Valley of Fire State Park
After our mud filled disaster with the help of some good friends we got back on solid ground at Lake Mead. This allowed us go explore Valley of Fire State Park - which happened to be right down the road!
In case you didn’t know, Valley of Fire gets its name from red sandstone formations, created from great shifting sand dunes during the age of dinosaurs. Basically all the rocks are a shockingly bright red.
The kids were super excited to go there because my Dad had visited about a year ago and showed us pictures - and they just thought it looked so cool. Plus I think it was kind of a neat way for them to say they had been in the same place as Papa. They even took the time to look through each picture he gave them and find the exact spots so they could recreate the shot.
I love my little nerds.
We actually broke our trip into 2 days because I still had to work and it was the middle of the week. The first day we went after lunch and drove through, stopping at all the major rock formations.

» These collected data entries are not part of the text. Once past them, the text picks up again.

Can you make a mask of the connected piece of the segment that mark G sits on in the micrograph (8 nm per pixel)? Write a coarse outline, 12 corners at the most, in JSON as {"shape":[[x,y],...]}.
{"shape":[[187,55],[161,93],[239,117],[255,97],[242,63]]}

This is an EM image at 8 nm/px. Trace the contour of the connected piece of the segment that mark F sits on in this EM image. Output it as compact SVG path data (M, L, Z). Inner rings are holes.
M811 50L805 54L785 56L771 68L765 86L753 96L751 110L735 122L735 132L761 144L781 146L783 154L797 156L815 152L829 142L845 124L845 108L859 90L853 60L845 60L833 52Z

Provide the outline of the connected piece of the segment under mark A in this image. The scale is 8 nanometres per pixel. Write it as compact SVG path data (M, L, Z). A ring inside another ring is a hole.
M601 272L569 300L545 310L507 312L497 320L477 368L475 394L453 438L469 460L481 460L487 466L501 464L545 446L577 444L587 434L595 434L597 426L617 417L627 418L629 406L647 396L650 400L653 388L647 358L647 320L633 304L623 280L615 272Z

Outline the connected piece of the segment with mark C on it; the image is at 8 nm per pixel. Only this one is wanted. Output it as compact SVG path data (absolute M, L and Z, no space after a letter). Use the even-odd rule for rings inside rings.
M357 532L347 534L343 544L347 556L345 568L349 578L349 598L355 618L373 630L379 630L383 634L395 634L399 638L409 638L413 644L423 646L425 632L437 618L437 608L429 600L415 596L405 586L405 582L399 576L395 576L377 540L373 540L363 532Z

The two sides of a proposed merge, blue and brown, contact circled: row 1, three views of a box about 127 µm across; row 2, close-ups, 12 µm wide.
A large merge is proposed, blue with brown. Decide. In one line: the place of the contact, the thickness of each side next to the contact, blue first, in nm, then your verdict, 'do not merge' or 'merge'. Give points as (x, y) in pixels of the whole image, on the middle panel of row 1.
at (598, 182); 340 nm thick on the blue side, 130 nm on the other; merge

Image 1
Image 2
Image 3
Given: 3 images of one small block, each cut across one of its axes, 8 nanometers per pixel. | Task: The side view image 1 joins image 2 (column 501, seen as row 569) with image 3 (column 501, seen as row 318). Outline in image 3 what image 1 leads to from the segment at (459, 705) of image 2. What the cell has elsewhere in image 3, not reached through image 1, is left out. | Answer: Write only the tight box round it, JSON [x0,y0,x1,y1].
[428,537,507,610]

First let me say that yes, the fiery red rocks were spectacular. Like some kind of alien landscape. The incredible range of textures, shapes were so unique. And all this in the middle of plenty of other beautiful mountains that weren’t red at all. Crazy!
The first spot we stopped were the beehives. Aptly named, the rounded rocks were full of mini caves, erosion holes and plenty of places to crawl around and explore
I think the kids even started up a game of hide and seek. It was here we were able to match up most of the pictures my Dad sent. They were so pumped when they found the same formations!
Then we stopped by Arch Rock and Atlatl rock - the latter having some crazy Indian rock art carved on a huge flat rock up a serious flight of steps.
On the way back we looked at a petrified log and spent a while exploring the Seven Sisters - a group of unique formations with lots of opportunity for climbing. Ashley wasn’t a fan of watching the kids climb as far as they could, but they had a blast!
On the way out we made the short hike up to Elephant Rock - when you see it, you know.
We even climbed up to examine it closer. At the base of Elephant Rock, there is a great little sandy spot perfect for letting the kids play and chill for a bit after the hike up.
I was determined to do a family hike so we came back the next morning before it got hot, and went in search of Fire Canyon. We started along a wonderfully nondescript trail that just begged you to explore. It didn’t hurt that the bright orange rocks and neon blue and green bushes were a perfect foil for each other. It was one of those things that looked so much better in person. Pictures don’t do it justice.
Did I mention the trail wasn’t very well marked? We followed a bunch of footprints probably a half mile off the trail into a really cool little gorge, but it was a dead end. So we backtracked, found the trail marker and continued on our way.
The whole trail there and back was only 2 miles, but the terrain was extremely varied and kept us on our toes. Honestly, those are the best hikes. Our kids get so bored when we’re just walking along a flat a surface for a couple of miles. Even if the view is awesome.
There were tons of rocks to climb over, tricky areas to make it through and towering mountains on either side to take in when things got slow.
Finally, we made it to the end.
The trail stopped right at the edge of the cliff overlooking Fire Canyon. I thought it was awesome. Ashley was a little freaked out. Either way, it made a great place to sit down, have a snack and rest.
We headed back, packed up and got ready to go boondocking with a bunch of new friends in Utah. On a cliff... Oh yeah!